Negative effect on performance - Overhead of loading points to rows of the input data from an direction buffer (point of comparison: computation under constant stride assumption)
- Lower efficiency of two nested loops with RxS and C iterations (point of comparison: single loop with RxSxC iterations in the GEMM operation)

Variants of convolution implementation to be benchmarked are the (1) indirect convolution algorithm, (2) traditional GEMM-based algorithm and (3) the GEMM part of the traditional GEMM-based algorithm.

# Experiment

Setup:

- Used 3 ARM64 Android devices
- Included high-performance and low-power cores
- Benchmarks were run in a single-threaded mode

Implementation

- GEMM and Indirect GEMM micro-kernels were used
- Produced 4x8 output tile
- Used same instruction sequence in the inner loop

- No need to repack (Goto, Van de Geijin) - as whole panels of A and B matrices read in the micro-kernel fit into level-1 cache, limited cache associativity is not a problem

Protocol

- Google Benchmark framework is used to take care of estimating sustained performance for the micro-benchmarks, which are repeated 25 times
- Micro benchmark run: cache state during neural network inference is simulated

Model

- Performance is evaluated on the convolution parameters of ResNet-18 and SqueezeNet 1.0
- Variety of convolution parameters are thus employed and yield a more balance experimental workload

The composition of convolution parameters in ResNet-18 and SqueezeNet 1.0 is shown below.

# Results

The convolution algorithm has varying impact depending on the convolution parameters

- Convolutions with larger than 1x1 kernels see a performance improvement of 2.7-23.3%
- 1x1 stride-2 convolutions see an improvement of 0.5-8.0% (need im2col transformation in GEMM based algorithms but don't benefit from improved cache locality in the indirect GEMM)
- 1x1 stride-1 convolutions see a regression in performance of 0.3-1.9% (No im2col overhead is incurred, and the extra complexity in the Indirect GEMM primitive causes the regression - switching between GEMM or Indirect GEMM primitives can be better for overall performance)

The detailed results are shown in the following inmages for ResNet-18 and SqueezeNet 1.0 respectively.

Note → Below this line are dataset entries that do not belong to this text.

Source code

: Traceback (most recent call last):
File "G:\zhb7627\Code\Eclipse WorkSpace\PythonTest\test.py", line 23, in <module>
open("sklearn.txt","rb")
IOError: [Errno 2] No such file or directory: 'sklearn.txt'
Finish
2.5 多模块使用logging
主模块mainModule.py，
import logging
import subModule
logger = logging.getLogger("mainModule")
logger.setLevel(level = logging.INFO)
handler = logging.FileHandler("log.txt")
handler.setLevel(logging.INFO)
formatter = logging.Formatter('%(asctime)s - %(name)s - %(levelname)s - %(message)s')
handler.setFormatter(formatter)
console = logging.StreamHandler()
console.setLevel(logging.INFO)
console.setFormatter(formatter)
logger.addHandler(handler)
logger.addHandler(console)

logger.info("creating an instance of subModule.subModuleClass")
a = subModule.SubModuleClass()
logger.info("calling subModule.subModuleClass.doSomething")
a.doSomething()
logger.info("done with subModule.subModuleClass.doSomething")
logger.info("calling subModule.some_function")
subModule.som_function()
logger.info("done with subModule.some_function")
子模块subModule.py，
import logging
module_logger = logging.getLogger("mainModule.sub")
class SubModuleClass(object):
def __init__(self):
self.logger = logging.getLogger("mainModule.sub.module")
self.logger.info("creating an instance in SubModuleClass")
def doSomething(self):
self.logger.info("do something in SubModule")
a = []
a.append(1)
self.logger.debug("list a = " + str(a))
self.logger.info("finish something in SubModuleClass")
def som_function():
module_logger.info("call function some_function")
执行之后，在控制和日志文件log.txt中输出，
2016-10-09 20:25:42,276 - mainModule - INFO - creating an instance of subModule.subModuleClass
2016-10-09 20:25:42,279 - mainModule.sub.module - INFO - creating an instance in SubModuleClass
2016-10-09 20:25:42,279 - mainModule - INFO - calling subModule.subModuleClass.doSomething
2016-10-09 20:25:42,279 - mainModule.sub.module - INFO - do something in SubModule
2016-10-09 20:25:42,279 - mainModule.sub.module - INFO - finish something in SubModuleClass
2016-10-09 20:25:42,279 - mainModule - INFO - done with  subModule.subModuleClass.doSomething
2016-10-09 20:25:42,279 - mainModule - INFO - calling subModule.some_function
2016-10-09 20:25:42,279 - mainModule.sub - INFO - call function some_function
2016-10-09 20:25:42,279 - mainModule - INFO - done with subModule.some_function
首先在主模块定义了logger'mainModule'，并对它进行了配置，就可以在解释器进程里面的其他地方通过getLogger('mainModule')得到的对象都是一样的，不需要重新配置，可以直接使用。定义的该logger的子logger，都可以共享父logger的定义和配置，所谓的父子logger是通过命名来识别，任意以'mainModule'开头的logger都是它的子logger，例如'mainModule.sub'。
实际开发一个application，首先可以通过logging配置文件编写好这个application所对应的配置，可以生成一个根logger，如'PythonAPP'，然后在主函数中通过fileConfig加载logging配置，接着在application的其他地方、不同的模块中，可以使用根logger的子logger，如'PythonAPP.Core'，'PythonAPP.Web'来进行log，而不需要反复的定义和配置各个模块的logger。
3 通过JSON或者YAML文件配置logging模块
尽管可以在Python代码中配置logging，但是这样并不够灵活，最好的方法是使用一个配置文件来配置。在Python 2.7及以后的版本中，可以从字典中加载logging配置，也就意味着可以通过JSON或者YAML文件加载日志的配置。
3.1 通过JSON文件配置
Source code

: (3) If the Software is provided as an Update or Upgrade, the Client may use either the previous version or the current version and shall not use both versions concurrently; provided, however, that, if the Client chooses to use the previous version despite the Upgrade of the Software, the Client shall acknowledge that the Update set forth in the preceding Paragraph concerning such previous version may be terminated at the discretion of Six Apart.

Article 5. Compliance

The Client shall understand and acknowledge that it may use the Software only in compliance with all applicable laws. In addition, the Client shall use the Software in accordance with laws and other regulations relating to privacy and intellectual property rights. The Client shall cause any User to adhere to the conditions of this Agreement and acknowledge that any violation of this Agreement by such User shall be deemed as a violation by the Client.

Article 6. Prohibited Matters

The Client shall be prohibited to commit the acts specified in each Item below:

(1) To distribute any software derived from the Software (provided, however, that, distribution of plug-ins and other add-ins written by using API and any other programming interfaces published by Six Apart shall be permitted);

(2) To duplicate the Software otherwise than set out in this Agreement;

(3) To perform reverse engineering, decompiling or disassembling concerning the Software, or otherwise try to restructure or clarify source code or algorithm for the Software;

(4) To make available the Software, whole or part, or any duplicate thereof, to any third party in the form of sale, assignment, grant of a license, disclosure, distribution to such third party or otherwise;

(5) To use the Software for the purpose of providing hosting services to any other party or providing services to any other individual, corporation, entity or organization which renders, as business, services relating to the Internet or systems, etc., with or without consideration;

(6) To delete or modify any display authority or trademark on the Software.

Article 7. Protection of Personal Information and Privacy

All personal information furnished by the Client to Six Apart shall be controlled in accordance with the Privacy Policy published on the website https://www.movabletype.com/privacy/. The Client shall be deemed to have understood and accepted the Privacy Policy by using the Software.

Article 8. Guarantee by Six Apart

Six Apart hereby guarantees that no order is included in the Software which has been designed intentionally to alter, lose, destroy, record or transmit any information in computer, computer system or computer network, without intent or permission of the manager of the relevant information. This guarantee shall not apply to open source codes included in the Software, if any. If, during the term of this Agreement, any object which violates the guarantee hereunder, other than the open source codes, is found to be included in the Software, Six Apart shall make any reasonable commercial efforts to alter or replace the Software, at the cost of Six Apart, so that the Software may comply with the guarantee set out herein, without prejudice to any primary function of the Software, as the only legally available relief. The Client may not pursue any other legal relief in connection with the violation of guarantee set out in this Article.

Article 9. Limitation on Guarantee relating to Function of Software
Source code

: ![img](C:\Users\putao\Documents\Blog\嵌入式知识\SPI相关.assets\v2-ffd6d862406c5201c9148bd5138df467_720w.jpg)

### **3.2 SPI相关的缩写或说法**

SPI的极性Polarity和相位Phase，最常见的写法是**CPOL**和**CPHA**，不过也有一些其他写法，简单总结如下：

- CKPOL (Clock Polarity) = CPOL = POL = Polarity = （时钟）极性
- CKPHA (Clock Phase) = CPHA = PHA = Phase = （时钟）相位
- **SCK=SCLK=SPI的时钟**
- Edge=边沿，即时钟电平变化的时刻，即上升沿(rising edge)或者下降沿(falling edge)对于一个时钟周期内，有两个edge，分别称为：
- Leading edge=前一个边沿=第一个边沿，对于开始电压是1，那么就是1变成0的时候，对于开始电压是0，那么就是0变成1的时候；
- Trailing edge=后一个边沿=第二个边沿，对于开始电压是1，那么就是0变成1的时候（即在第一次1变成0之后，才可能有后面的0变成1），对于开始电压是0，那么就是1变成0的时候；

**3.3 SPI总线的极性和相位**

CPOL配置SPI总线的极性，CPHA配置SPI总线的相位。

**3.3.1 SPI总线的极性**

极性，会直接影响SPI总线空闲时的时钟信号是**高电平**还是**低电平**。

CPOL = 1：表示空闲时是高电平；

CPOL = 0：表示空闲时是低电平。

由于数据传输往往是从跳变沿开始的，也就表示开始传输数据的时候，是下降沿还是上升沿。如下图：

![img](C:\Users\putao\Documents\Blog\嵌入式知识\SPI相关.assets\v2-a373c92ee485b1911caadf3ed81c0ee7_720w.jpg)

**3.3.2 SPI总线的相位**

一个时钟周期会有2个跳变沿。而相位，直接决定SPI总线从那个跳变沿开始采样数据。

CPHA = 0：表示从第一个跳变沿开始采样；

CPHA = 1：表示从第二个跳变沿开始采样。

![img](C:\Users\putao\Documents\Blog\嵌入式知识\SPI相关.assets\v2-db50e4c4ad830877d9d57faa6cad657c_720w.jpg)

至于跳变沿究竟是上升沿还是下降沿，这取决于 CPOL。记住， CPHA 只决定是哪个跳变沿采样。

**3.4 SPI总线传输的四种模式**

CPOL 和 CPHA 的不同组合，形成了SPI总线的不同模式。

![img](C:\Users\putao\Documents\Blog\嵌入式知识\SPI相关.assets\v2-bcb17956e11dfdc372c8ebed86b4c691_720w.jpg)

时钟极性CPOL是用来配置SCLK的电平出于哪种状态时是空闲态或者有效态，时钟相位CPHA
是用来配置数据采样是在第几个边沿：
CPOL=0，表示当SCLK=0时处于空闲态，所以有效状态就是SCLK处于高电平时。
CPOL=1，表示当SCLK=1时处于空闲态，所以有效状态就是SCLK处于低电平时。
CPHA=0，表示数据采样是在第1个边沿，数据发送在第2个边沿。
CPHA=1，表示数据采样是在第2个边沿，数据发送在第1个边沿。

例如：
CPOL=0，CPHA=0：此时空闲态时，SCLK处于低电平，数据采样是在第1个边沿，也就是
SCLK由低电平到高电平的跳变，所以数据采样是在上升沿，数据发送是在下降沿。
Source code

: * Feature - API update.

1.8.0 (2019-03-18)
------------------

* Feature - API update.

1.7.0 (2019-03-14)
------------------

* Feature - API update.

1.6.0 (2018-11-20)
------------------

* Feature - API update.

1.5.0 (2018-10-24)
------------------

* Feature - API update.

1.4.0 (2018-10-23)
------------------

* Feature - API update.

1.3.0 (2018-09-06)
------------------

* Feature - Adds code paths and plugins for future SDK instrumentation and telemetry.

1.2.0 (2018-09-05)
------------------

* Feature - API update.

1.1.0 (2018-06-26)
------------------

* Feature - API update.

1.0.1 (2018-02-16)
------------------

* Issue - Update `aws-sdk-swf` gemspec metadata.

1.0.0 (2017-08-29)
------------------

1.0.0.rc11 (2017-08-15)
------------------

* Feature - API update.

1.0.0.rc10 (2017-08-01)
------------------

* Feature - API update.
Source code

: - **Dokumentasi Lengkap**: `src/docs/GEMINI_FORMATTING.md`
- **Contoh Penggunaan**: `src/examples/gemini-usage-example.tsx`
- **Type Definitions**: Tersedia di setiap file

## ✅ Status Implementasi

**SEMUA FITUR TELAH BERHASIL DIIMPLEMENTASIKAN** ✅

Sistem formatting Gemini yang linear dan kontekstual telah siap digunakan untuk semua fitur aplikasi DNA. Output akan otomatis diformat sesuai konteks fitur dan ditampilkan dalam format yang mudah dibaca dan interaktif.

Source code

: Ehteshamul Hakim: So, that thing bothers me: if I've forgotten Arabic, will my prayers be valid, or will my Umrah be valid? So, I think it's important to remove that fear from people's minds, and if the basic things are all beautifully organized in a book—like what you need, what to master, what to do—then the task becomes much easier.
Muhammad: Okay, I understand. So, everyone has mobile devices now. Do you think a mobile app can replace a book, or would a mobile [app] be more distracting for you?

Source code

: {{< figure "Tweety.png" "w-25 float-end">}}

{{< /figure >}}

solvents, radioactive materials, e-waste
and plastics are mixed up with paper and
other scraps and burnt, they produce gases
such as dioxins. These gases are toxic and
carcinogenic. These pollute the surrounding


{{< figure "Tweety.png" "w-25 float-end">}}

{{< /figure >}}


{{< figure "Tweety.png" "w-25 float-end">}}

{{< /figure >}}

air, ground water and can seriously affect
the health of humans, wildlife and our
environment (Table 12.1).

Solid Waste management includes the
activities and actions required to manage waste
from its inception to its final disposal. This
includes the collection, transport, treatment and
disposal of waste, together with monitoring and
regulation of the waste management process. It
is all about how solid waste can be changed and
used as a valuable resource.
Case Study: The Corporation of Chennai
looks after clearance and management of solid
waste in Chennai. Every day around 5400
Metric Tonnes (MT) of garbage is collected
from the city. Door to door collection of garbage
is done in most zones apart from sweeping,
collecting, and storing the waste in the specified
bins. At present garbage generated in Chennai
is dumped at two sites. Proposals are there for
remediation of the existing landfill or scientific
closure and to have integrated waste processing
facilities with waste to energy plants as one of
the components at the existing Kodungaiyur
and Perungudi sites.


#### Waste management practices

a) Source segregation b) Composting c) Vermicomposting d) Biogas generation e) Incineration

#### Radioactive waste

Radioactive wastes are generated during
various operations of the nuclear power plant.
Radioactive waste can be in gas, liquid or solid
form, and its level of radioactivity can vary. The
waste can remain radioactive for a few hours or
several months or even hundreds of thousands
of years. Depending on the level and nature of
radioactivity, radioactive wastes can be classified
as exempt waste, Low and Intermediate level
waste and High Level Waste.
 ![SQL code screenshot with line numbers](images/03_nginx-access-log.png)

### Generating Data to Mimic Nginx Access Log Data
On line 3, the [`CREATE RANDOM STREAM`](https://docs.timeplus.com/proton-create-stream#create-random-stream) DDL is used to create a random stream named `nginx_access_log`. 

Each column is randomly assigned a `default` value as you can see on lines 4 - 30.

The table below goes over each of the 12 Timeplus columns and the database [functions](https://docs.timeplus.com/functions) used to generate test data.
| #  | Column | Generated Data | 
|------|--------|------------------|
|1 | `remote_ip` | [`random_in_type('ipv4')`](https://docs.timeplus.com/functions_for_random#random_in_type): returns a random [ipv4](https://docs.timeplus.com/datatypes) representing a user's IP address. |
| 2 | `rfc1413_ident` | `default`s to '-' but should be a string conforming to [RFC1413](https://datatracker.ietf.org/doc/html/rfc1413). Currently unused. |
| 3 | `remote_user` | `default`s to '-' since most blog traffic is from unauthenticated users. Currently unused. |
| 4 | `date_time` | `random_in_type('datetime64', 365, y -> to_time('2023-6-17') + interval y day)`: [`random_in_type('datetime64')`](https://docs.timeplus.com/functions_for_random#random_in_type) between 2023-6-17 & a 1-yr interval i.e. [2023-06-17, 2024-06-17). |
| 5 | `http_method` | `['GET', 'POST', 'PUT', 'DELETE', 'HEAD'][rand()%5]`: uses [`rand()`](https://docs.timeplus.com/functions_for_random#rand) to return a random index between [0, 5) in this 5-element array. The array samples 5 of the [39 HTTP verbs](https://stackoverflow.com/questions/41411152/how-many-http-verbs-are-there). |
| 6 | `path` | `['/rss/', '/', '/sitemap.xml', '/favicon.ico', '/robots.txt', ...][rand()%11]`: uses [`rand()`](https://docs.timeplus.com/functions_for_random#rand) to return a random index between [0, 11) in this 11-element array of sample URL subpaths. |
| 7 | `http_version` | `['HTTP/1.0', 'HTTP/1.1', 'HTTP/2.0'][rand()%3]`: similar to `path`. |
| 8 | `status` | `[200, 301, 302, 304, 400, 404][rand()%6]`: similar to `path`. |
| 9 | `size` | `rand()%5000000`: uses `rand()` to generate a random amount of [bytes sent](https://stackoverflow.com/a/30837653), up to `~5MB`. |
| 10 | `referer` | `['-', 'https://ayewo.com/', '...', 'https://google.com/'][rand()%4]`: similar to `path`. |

The impact of these results on different types of convolution layers in the two models are shown below.

# Analysis

Roofline model provides a consistent analysis tool for identifying the parameters with the greatest impact on performance. The indirect convolution algorithm is shown to be the most beneficial with a small number of output channels. The advantage of the indirect convolution algorithm grows with the system's arithmetic intensity.